The first bright spot was observed by astronomers in 1997, but since then dozens of spots have appears around the ring. Only by using the Hubble Space telescope can the individual spots been seen. Astronomers expect the ring to be ablaze in the next few years as it absorbs the full force of the crash. It is hoped that the ring will become so bright that it will illuminate the area surrounding the star and provide astronomers with new information on how the star shed the material before it exploded.
The pink object in the center of the ring is debris from the supernova blast. The glowing debris is being heated by radioactive elements, principally titanium 44, created in the explosion. The debris will continue to glow for many decades.
The origin of a pair of faint outer red rings, located above and below the doomed star, is a mystery. The two bright objects that look like car headlights are a pair of stars in the Large Magellanic Cloud. The supernova is located 163,000 light-years away in the Large Magellanic Cloud.
The image was taken in December 2006 with Hubble’s Advanced Camera for Surveys.
Credit: NASA, N. Benitez (JHU), T. Broadhurst (The Hebrew University), H. Ford (JHU), M. Clampin(STScI), G. Hartig (STScI), G. Illingworth (UCO/Lick Observatory), the ACS Science Team and ESA
This fantastic image was produced using the Advanced Camera for Surveys (ACS) aboard the NASA/ESA Hubble Space Telescope. A natural ‘zoom lens’ in space has been used to boost its view of the distant universe. As well as giving an amazing and dramatic view, it’s hoped that the results will help us to understand more about galaxy evolution and dark matter.
The cluster Abel 1689 is 2.2 billion light years away and for this image the Hubble Space telescope had to gaze at it for over 13 hours. The natural lens that was used by Hubble was created by the gravity of the trillion stars as well as any dark matter within the cluster. This is known as a ‘gravitational lens’ and this bends and magnifies the light of any galaxies found behind it, it also distorts their shape and creates multiple images of the individual galaxies.
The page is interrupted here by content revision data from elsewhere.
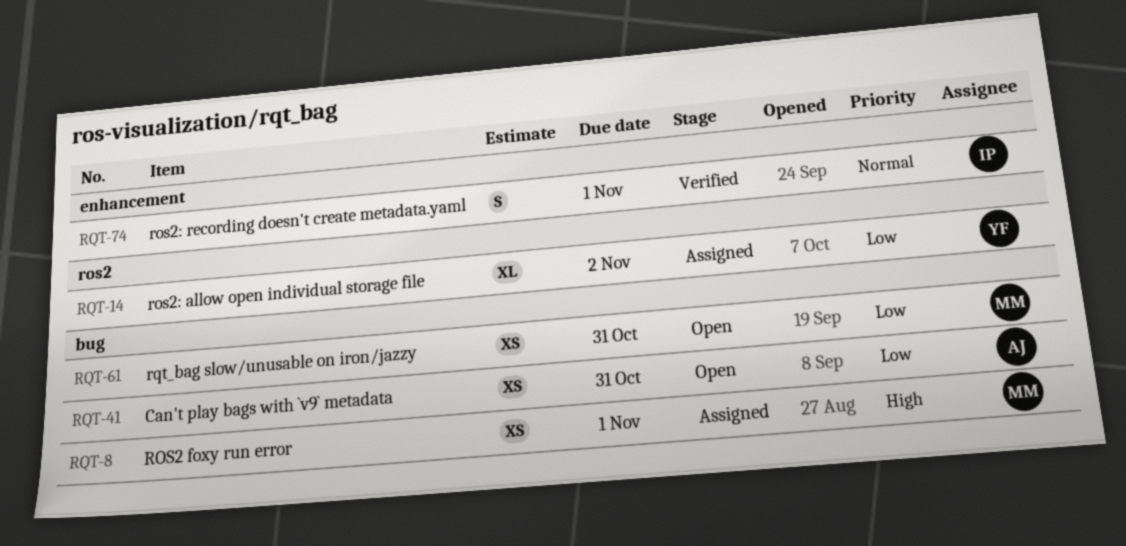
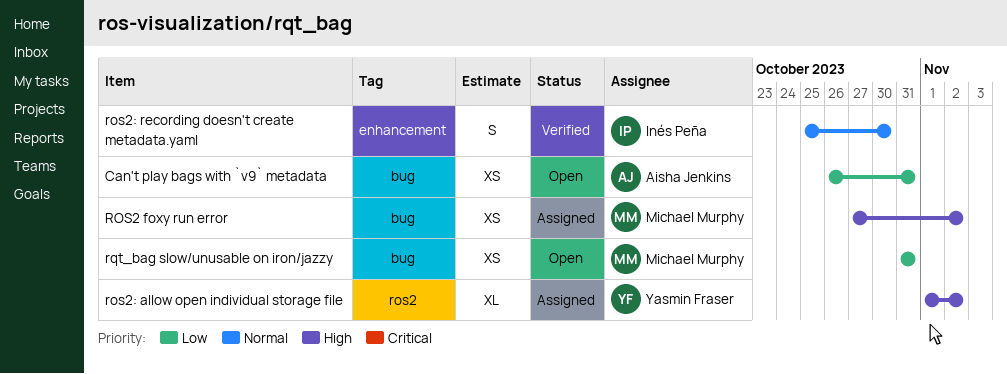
ROS2 foxy run error, due: Nov 1 -> Nov 2
ros2: allow open individual storage file, priority: Low -> High
ros2: recording doesn't create metadata.yaml, due: Nov 1 -> Oct 30

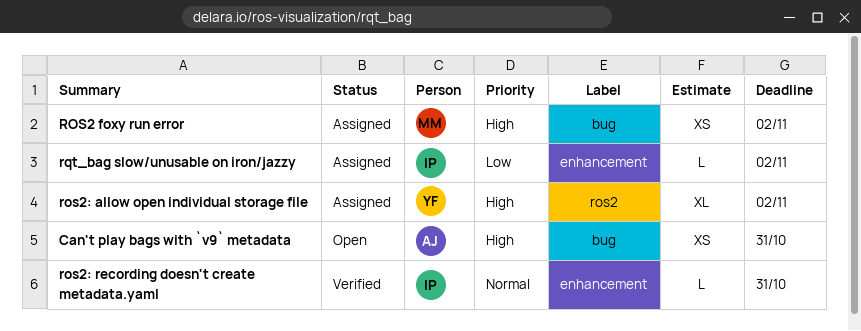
Can't play bags with `v9` metadata, priority: Low -> High
ros2: recording doesn't create metadata.yaml, estimate: S -> L
ros2: recording doesn't create metadata.yaml, due: Oct 30 -> Oct 31
rqt_bag slow/unusable on iron/jazzy, status: Open -> Assigned
rqt_bag slow/unusable on iron/jazzy, owner: Michael Murphy -> Inés Peña
rqt_bag slow/unusable on iron/jazzy, label: bug -> enhancement
rqt_bag slow/unusable on iron/jazzy, estimate: XS -> L
rqt_bag slow/unusable on iron/jazzy, due: Oct 31 -> Nov 2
Credit: NASA, ESA, P. Kalas, J. Graham, E. Chiang, E. Kite (University of California, Berkeley), M. Clampin (NASA Goddard Space Flight Center), M. Fitzgerald (Lawrence Livermore National Laboratory), and K. Stapelfeldt and J. Krist (NASA Jet Propulsion Laboratory)
The image to the right was taken by the Hubble Space Telescope and shows the planet Fomalhaut b orbiting its parent star Fomalhaut.
The small white box in the lower right shows a composite image of the planet’s location. Fomalhaut b has carved a path along the inner edge of a vast, dusty debris ring encircling Fomalhaut that is 21.5 billion miles across. Fomalhaut b lies 1.8 billion miles inside the ring’s inner edge and orbits 10.7 billion miles from its star.
It’s been calculated that Fomalhaut b has an orbit of 872 years. That means it takes 872 years to go round the star Fomalhaut just once.
The white dot in the centre of the image has been used to show the star’s location. The star’s glare has been blocked out hence the dark region around the star. This was done to enable astronomers to see the planet, as in comparison to the star Fomalbaut b is very dim. It’s been estimated that Fomalhaut b is 1 billion times fainter than its star.
The Fomalhaut system is 25 light-years away in the constellation Piscis Australis.